In the records below, find the line containing "Reset filters" and transcribe it and every line after it exactly; leave the pictures out.
---- Records supplied
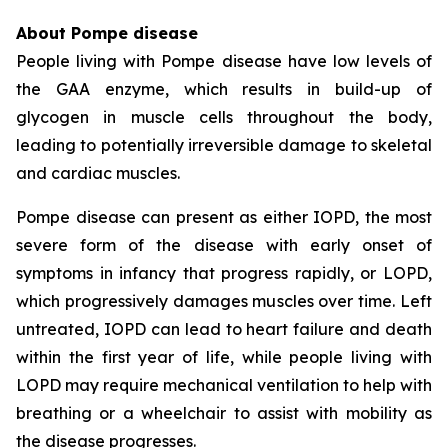
About Pompe disease
People living with Pompe disease have low levels of
the GAA enzyme, which results in build-up of
glycogen in muscle cells throughout the body,
leading to potentially irreversible damage to skeletal
and cardiac muscles.
Pompe disease can present as either IOPD, the most
severe form of the disease with early onset of
symptoms in infancy that progress rapidly, or LOPD,
which progressively damages muscles over time. Left
untreated, IOPD can lead to heart failure and death
within the first year of life, while people living with
LOPD may require mechanical ventilation to help with
breathing or a wheelchair to assist with mobility as
the disease progresses.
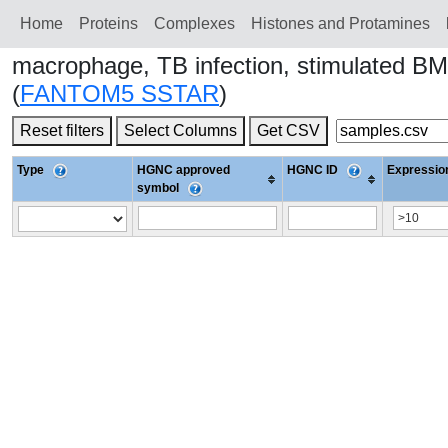
Home
Proteins
Сomplexes
Histones and Protamines
macrophage, TB infection, stimulated B
(
FANTOM5 SSTAR
)
Reset filters
Select Columns
Get CSV
Type
HGNC approved
HGNC ID
Expression
symbol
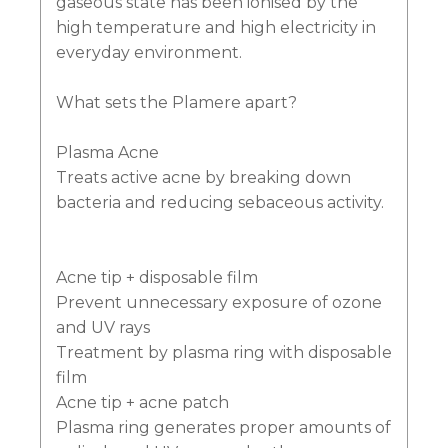
gaseous state has been ionised by the
high temperature and high electricity in
everyday environment.
What sets the Plamere apart?
Plasma Acne
Treats active acne by breaking down
bacteria and reducing sebaceous activity.
Acne tip + disposable film
Prevent unnecessary exposure of ozone
and UV rays
Treatment by plasma ring with disposable
film
Acne tip + acne patch
Plasma ring generates proper amounts of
--------
◆ Response area
Reset filters
Select Columns
Get CSV
Type
HGNC approved
HGNC ID
Expression
symbol
gaseous state has been ionised by the
high temperature and high electricity in
everyday environment.
What sets the Plamere apart?
Plasma Acne
Treats active acne by breaking down
bacteria and reducing sebaceous activity.
Acne tip + disposable film
Prevent unnecessary exposure of ozone
and UV rays
Treatment by plasma ring with disposable
film
Acne tip + acne patch
Plasma ring generates proper amounts of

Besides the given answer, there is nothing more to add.